This repository is an example of how you can handle batch processing in AWS Lambda. The example is a simple one, but it can be easily extended to more complex scenarios.
Specifically, this tries to answer the question of how to know when a batch of items has been processed. This is a common problem when you have a large number of items to process and you want to know when all of them have been processed.
There is a blog here and a video here that goes with this repo.
A set large and variable set of items need to be processed. The items are processed using AWS Lambda Functions to process each item. We need to know when all the items have been processed.
AWS Lambda Functions will be used to process each time. Additionally, a number of other AWS services will be used to manage the batch processing. This includes SQS, DynamoDB, and EventBridge. This can be found in the SqsBatchProcessing stack.
This follows Yan's approach and uses Step Functions to manage the batch processing. This can be found in the SfnBatchProcessing stack.
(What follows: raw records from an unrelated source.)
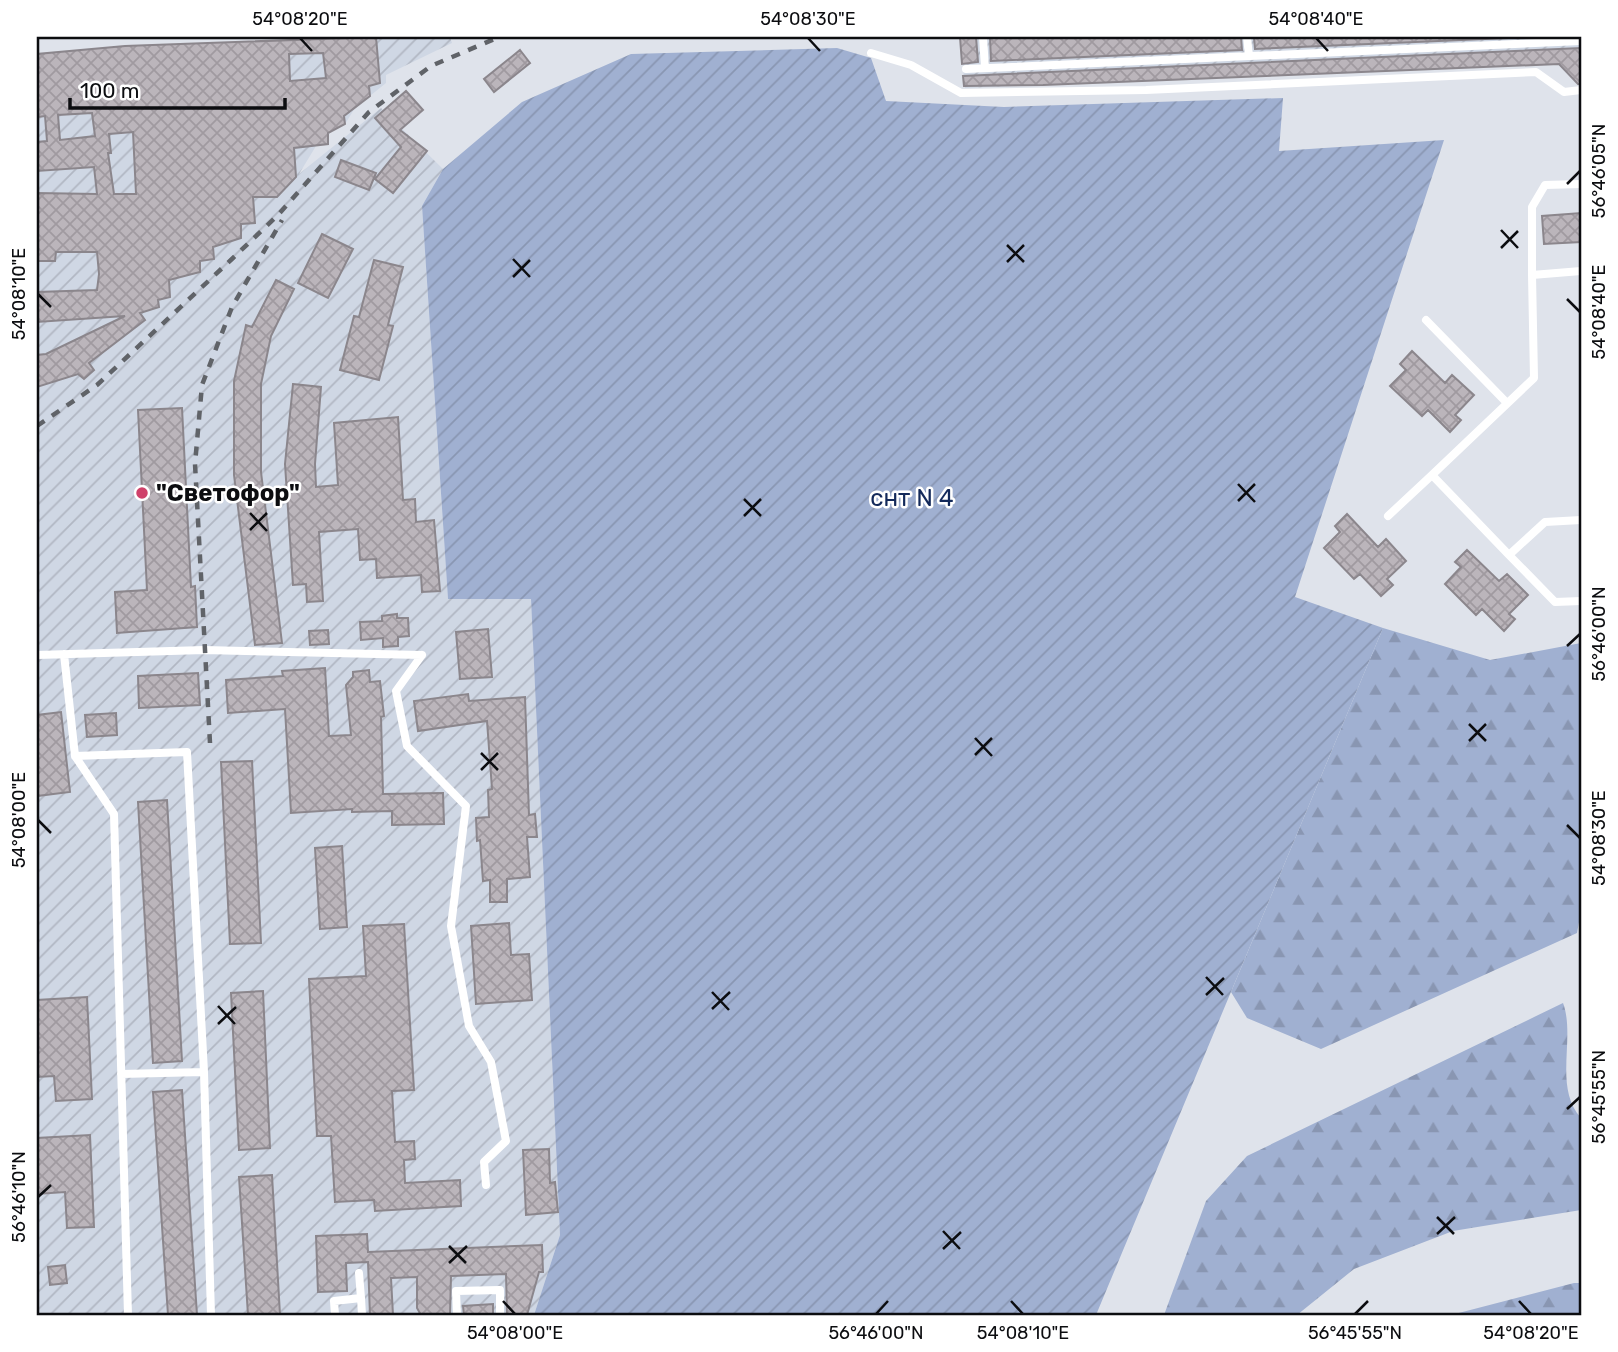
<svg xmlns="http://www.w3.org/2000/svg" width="1618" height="1352" font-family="Rubik,sans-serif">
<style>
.industrial{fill:url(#industrial-furrows)}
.forest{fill:url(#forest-firs)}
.garden{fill:url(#garden-furrows)}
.building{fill:url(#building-cross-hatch);stroke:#8b868c;stroke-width:2;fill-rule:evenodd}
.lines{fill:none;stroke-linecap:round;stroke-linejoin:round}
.lane{stroke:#fff;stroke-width:8}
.rail{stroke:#606368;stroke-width:4.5;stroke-dasharray:9 9;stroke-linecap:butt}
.ticks{fill:none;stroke:#0c0d10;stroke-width:2.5}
.poi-dot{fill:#cf416a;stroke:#fff;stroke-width:2.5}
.labels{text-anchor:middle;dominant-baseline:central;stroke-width:5;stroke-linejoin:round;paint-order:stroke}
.poi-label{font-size:24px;font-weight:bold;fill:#0c0d10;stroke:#fff;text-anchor:start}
.park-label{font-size:24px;fill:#13295a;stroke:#fff}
.neatline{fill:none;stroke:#0c0d10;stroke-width:2.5}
.ticks-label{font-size:18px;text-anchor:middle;fill:#0c0d10}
</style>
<defs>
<pattern id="industrial-furrows" width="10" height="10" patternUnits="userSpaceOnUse" patternTransform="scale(1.75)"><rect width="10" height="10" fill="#cfd7e4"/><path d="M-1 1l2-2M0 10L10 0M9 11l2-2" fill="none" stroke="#b1b7c3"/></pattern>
<pattern id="forest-firs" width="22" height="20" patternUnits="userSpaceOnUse" patternTransform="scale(1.75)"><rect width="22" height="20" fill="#a0b0d1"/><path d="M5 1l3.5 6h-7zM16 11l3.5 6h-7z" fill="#8996b2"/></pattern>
<pattern id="garden-furrows" width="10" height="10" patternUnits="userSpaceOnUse" patternTransform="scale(1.75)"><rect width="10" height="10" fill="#a0b0d1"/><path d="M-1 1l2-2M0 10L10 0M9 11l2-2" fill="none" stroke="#8996b2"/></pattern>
<pattern id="building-cross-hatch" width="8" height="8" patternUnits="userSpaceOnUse" patternTransform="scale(1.75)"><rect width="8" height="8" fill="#bbb5bb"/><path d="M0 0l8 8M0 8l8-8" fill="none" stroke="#a09aa0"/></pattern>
</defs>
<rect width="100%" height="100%" fill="#dfe3eb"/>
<path class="industrial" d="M 376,37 L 450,37 L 452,43 L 386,75 L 386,83 L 355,108 L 345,124 L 328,133 L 328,144 L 316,146 L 299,174 L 381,108 L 443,169 L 422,206 L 448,599 L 531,598 L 560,1235 L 534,1315 L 37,1315 L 37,54 L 125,46 Z
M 960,37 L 1581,37 L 1581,82 L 1577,83 L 1558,64 L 965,88 Z"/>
<path class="forest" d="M 1383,628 L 1490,660 L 1581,643 L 1581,911 L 1577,933 L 1321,1049 L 1247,1018 L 1231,992 Z
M 1563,1003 C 1576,1038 1553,1087 1581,1118 L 1581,1210 L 1453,1231 L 1354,1269 L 1297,1315 L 1164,1315 L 1206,1201 L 1247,1156 Z
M 1574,1283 L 1581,1283 L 1581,1315 L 1451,1315 Z"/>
<path class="garden" d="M 837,48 L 871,58 L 886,101 L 1004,107 L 1283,98 L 1279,151 L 1444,140 L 1295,597 L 1383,628 L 1096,1315 L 534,1315 L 560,1235 L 531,599 L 448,599 L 422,206 L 443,169 L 522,102 L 631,54 Z"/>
<path class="building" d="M 376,37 L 380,83 L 369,86 L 370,96 L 344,116 L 345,124 L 328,133 L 328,144 L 294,148 L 296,177 L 277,197 L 253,197 L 255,223 L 241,224 L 241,238 L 213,247 L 214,259 L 200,261 L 200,272 L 169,280 L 170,297 L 158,300 L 159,307 L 140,313 L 145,320 L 89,363 L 94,370 L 84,379 L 78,374 L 37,387 L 37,355 L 46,354 L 125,316 L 37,322 L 37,292 L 97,290 L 99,274 L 97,252 L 56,252 L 55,261 L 37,261 L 37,193 L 97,194 L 94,167 L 37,171 L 37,142 L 47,141 L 45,116 L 37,117 L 37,54 L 125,46 ZM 323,53 L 326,78 L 290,81 L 289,54 ZM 92,113 L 95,136 L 60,140 L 58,115 ZM 133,132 L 136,194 L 114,194 L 108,153 L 111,153 L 109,134 Z
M 960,37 L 976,37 L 978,62 L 962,64 Z
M 990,37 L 1241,37 L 1242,50 L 991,61 Z
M 1254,37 L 1530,37 L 1255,49 Z
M 1581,48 L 1581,84 L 1578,84 L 1559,64 L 1043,85 L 964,86 L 963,76 Z
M 520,50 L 530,63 L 494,92 L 484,79 Z
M 406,91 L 423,110 L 400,130 L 427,151 L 393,193 L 375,179 L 401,147 L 375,118 Z
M 341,160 L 376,173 L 369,190 L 335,177 Z
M 1581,213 L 1581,242 L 1544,244 L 1542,216 Z
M 322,234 L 353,249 L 328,298 L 298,283 Z
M 374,260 L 403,267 L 388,325 L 393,326 L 379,380 L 340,370 L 354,316 L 359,317 Z
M 276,280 L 294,289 L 271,336 L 261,384 L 261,472 L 282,643 L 255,645 L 234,475 L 234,381 L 246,325 L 252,327 Z
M 1412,351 L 1445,383 L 1452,375 L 1474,395 L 1455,415 L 1461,420 L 1450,432 L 1428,410 L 1422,416 L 1390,386 L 1406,370 L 1400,364 Z
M 293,384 L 321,387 L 315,464 L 316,487 L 338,485 L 334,423 L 398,417 L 403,500 L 415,499 L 416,522 L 434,520 L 440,591 L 422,592 L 421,575 L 377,578 L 376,559 L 360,560 L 358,529 L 319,532 L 323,601 L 307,602 L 306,584 L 293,585 L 285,464 Z
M 182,408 L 191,587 L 195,586 L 197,627 L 117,633 L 115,592 L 147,590 L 138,410 Z
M 1347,514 L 1378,547 L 1386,539 L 1406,561 L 1387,579 L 1393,585 L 1381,596 L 1360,574 L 1354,579 L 1324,548 L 1340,532 L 1335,526 Z
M 1467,550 L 1499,581 L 1507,574 L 1528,595 L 1509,614 L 1515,619 L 1504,631 L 1482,609 L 1476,615 L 1445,584 L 1461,567 L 1455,562 Z
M 397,614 L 397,618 L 408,618 L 409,636 L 398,637 L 398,646 L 383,647 L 383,638 L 361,640 L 360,622 L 382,621 L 382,616 Z
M 488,629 L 492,677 L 460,679 L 456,632 Z
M 328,630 L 329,644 L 310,645 L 309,631 Z
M 325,668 L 329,736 L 351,735 L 346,685 L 353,677 L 353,672 L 369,670 L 370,682 L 380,681 L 384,716 L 381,717 L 383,794 L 443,793 L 444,824 L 392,825 L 392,811 L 352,812 L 352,809 L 291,813 L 285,709 L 228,713 L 226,680 L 283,676 L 282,671 Z
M 198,673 L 200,705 L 139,708 L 138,676 Z
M 468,694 L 469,701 L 525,697 L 529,815 L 535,814 L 537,837 L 527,837 L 530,877 L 507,879 L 507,902 L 490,902 L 490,880 L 483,881 L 480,840 L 477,841 L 476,818 L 489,817 L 488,790 L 492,789 L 487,721 L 418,731 L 414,701 Z
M 61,712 L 70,792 L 37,796 L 37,715 Z
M 116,713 L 117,735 L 87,737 L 85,715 Z
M 252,761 L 261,943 L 230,944 L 221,762 Z
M 167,800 L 182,1061 L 153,1063 L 138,802 Z
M 342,846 L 347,927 L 320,929 L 315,848 Z
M 509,923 L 511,955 L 529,954 L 532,1000 L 476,1004 L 471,926 Z
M 404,924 L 414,1090 L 392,1091 L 395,1142 L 414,1141 L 415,1159 L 404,1160 L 405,1183 L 460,1180 L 461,1206 L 375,1211 L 374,1200 L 335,1202 L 331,1136 L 317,1136 L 309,979 L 366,976 L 363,926 Z
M 263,991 L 270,1148 L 239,1150 L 231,993 Z
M 87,997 L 92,1099 L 56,1101 L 54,1076 L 37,1077 L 37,1000 Z
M 182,1090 L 197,1315 L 168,1315 L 153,1092 Z
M 90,1135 L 94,1227 L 67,1228 L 65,1192 L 37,1194 L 37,1138 Z
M 549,1149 L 550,1183 L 555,1182 L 558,1212 L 526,1215 L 523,1150 Z
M 272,1175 L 280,1315 L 248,1315 L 239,1177 Z
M 367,1234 L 368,1252 L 542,1245 L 543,1272 L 539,1272 L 527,1315 L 507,1315 L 506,1274 L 451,1276 L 450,1315 L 421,1315 L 417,1308 L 417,1277 L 391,1278 L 393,1315 L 370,1315 L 368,1262 L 346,1263 L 347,1291 L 318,1292 L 316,1236 Z
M 65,1265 L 67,1283 L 50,1285 L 48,1267 Z
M 493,1304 L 493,1315 L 464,1315 L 463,1306 Z"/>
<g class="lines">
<path class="lane" d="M 983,37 L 985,68
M 1247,37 L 1249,56
M 871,53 L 911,65 L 961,93 L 1146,90 L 1536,72 L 1564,92 L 1581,90
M 966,69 L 1581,41
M 1581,184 L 1545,185 L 1532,207 L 1532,275 L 1581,271
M 1426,320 L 1507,403
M 1388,516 L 1432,475
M 1581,520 L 1545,522 L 1509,555 L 1555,602 L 1581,601
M 1509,555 L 1432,475 L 1534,378 L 1532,275
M 64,654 L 75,756 L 114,814 L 128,1315
M 37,655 L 204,650 L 422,655
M 422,655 L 396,691 L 407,746 L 466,806 L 451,926 L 469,1026 L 491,1062 L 506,1141 L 484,1162 L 486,1185
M 75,756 L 187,752 L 204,1072 L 211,1315
M 121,1074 L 204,1072
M 361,1298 L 362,1315
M 335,1315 L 334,1301 L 361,1298 L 359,1273
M 457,1315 L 456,1291 L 500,1290 L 500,1315"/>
<path class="rail" d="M 37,426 L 97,385 L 233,258 L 278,215 L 369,112 L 431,66 L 499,37
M 210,743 L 195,464 L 202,385 L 232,307 L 282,220"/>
</g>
<path class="ticks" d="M 300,38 L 312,51M 808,38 L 820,51M 1316,38 L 1328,51M 1567,184 L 1580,171M 1501,230 L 1518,248M 1007,245 L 1024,262M 1501,248 L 1518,231M 513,259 L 530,277M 1007,262 L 1024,245M 513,277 L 530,260M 38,294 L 51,307M 1567,299 L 1580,312M 1238,484 L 1255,502M 744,499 L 761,516M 1238,501 L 1255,484M 250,513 L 267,531M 744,516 L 761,499M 250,530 L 267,513M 1567,646 L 1580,634M 1469,724 L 1486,741M 975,738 L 992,756M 1469,741 L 1486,724M 481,753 L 498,770M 975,755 L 992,738M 481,770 L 498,753M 38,820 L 51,833M 1567,825 L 1580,838M 1206,977 L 1223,995M 712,992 L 729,1010M 1206,995 L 1224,978M 218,1006 L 235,1024M 712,1009 L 730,992M 218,1024 L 236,1007M 1567,1109 L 1580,1097M 38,1197 L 51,1185M 1437,1217 L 1454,1234M 943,1231 L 960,1249M 1437,1234 L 1455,1217M 449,1246 L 466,1263M 943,1249 L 961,1232M 449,1263 L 467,1246M 503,1301 L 515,1314M 1011,1301 L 1023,1314M 1519,1301 L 1531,1314M 876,1314 L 888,1301M 1355,1314 L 1368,1301"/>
<circle class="poi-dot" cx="142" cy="493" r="7"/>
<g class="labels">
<g class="poi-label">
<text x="156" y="493">"Светофор"</text>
</g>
<g class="park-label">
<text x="912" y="498">снт N 4</text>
</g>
</g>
<rect width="1618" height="1352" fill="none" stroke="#ffffff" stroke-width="77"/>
<path d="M70 98v10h215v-10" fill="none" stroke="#0c0d10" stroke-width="3.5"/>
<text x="80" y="98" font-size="21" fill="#0c0d10" stroke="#ffffff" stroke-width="5" paint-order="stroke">100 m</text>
<rect x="38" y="38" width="1542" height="1276" class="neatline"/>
<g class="ticks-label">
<text x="300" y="25">54°08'20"E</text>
<text x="808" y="25">54°08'30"E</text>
<text x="1316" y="25">54°08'40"E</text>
<text transform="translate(1599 171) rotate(-90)" y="6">56°46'05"N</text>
<text transform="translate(19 294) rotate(-90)" y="6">54°08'10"E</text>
<text transform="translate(1599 312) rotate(-90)" y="6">54°08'40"E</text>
<text transform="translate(1599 634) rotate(-90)" y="6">56°46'00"N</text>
<text transform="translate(19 820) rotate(-90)" y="6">54°08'00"E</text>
<text transform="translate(1599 838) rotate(-90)" y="6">54°08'30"E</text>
<text transform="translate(1599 1097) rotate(-90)" y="6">56°45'55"N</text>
<text transform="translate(19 1197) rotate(-90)" y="6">56°46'10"N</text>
<text x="515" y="1339">54°08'00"E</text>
<text x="876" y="1339">56°46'00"N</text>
<text x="1023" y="1339">54°08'10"E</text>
<text x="1355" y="1339">56°45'55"N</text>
<text x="1531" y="1339">54°08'20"E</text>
</g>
</svg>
In order from most to least important:
- Cost - The solution should have a low total cost of ownership. This includes runtime costs of Lambda Functions and other AWS services, as well as the cost of development and maintenance.
- Simplicity - The solution should be easy to understand and maintain. This includes the code, the architecture, and the deployment process.
- Scalability - The solution should work well regardless if it's 100 items or 100 million items.
Let's start with some basic definitions:
- 'Item' - a collection of information that needs further processing. In the case of this example the item consists of a unique identifier, 'id', and a random integer between 0 and 1000, the 'value'. This 'value' will be used later to simulate data processing by becoming the amount of time a Lambda Function will sleep.
- 'Batcher' - a Lambda Functions which creates all the items to be processed.
- 'Processor' - a Lambda Function which processes one of many items.
- 'Batch State' - a DynamoDB table which will keep track of each item and its processing state, as well as the state of the batch as a whole.
- 'Finalizer' - a Lambda Function which determines if all items have been processed and sends a notification to that effect.
The architecture is as follows:
- An EventBridge rule with cron schedule (4x a day) triggers the batcher.
- The batcher creates a set number of items to be processed. Each item will have a unique ID and a random 'value' between 0 and 1000. It will write messages to an SQS queue. Each message may contain more than one item to be processed. This will act as a tuning parameter to minimize runtime and costs during optimization routines. It also writes itemState records to DynamoDB.
- The SQS queue is an event source on the processor. The processor will iterate over all items in the message and process each one individually. The processor then removes the itemState record from the DynamoDB table.
- The finalizer runs a query against the DynamoDB table for the given batch to see if there are any records left.
- If there are no records left, the batch is considered complete.